Au Regroupement québécois des Centres d’aide et de lutte contre les agressions à caractère sexuel (CALACS), la coordonnatrice Nathalie Duhamel se réjouit de voir des jeunes femmes prendre les devants, dans un contexte où l’action gouvernementale tarde à venir. « Ça fait trois ans qu’on attend la stratégie gouvernementale en violence sexuelle », a-t-elle rappelé. Entre-temps, sous l’impulsion de mouvements comme #AgressionNonDénoncée, en 2014, les femmes se font entendre sur le terrain et sur les médias sociaux. Dans les CALACS, les files d’attente pour les services s’allongent depuis deux ans. « Il y a sûrement un effet d’entraînement, de voir ces jeunes-là qui n’acceptent pas ces situations et qui les dénoncent », a observé Mme Duhamel.
Et la police?

Les courriels qu’a échangés Kimberley Marin avec la sergente détective du Service de police de la Ville de Montréal qui devait entendre sa version des faits se sont finalement révélés vains.
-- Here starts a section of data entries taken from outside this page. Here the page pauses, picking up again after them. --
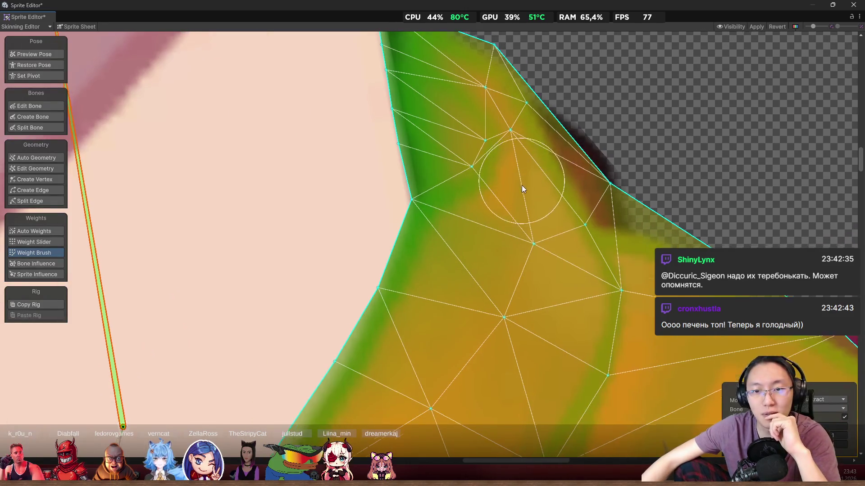
scroll(521, 186, "down", 1)
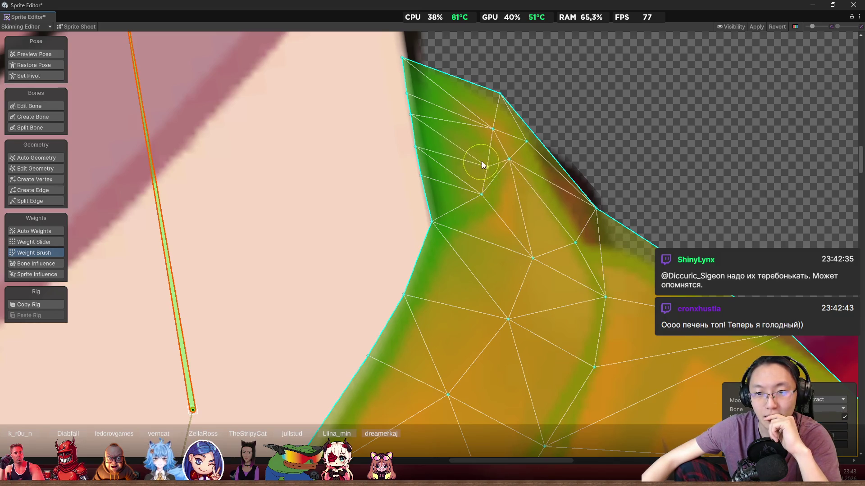
- Paint neck weight onto the collar's upper tip, top edge, middle and inner edge
mouse_move(482, 161)
left_mouse_down()
mouse_move(477, 190)
mouse_move(503, 164)
mouse_move(463, 162)
mouse_move(469, 184)
mouse_move(457, 150)
mouse_move(482, 120)
mouse_move(504, 149)
mouse_move(481, 128)
left_mouse_up()
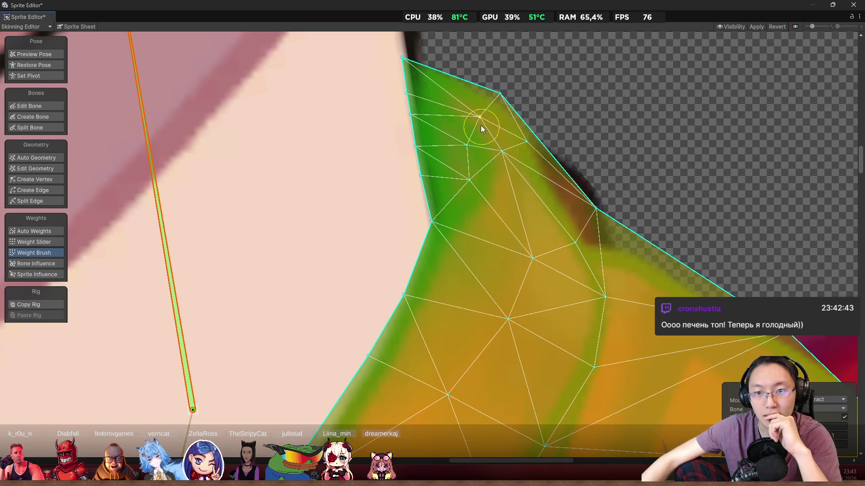
left_click_drag(519, 150, 524, 150)
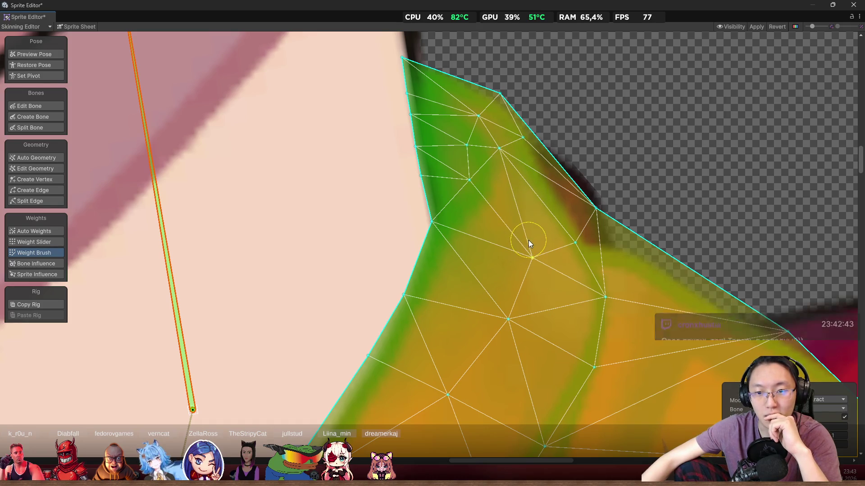
left_click_drag(514, 302, 491, 334)
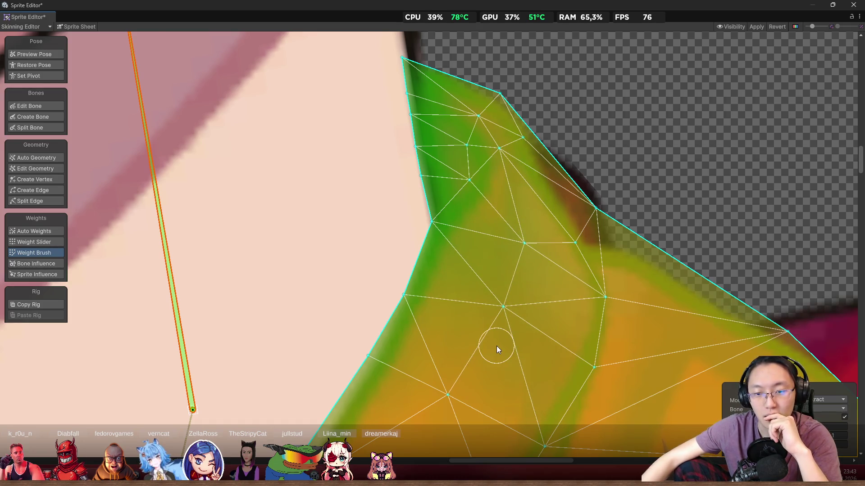
scroll(493, 342, "down", 3)
scroll(542, 245, "up", 4)
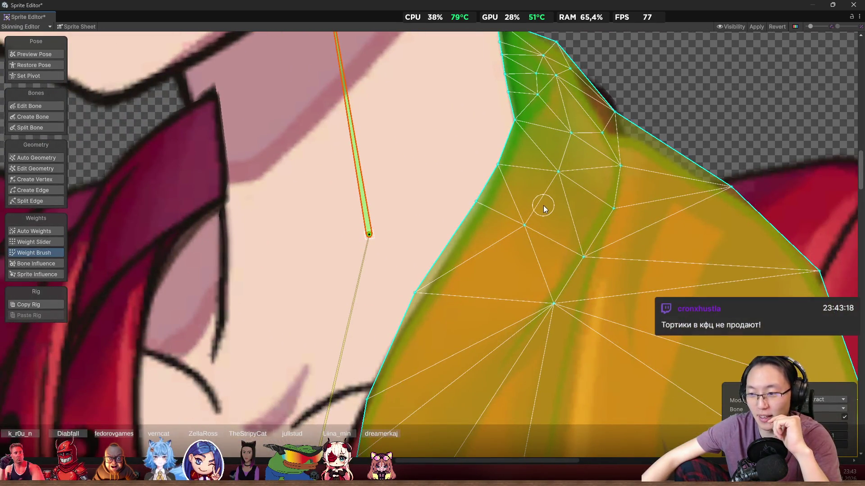
scroll(563, 220, "up", 2)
L’étudiante, dont la plainte a été retenue par l’ETS, n’a pas réussi à rencontrer la policière affectée à son dossier. Elle n’a eu aucun appel ni courriel depuis le mois de juillet. « Je ne sais même pas si ma plainte [progresse], a-t-elle laissé tomber. C’est comme ça quand la police traite les plaintes des jeunes femmes », a-t-elle ajouté, avant de préciser qu’elle s’était finalement résignée à contacter le Comité de déontologie policière.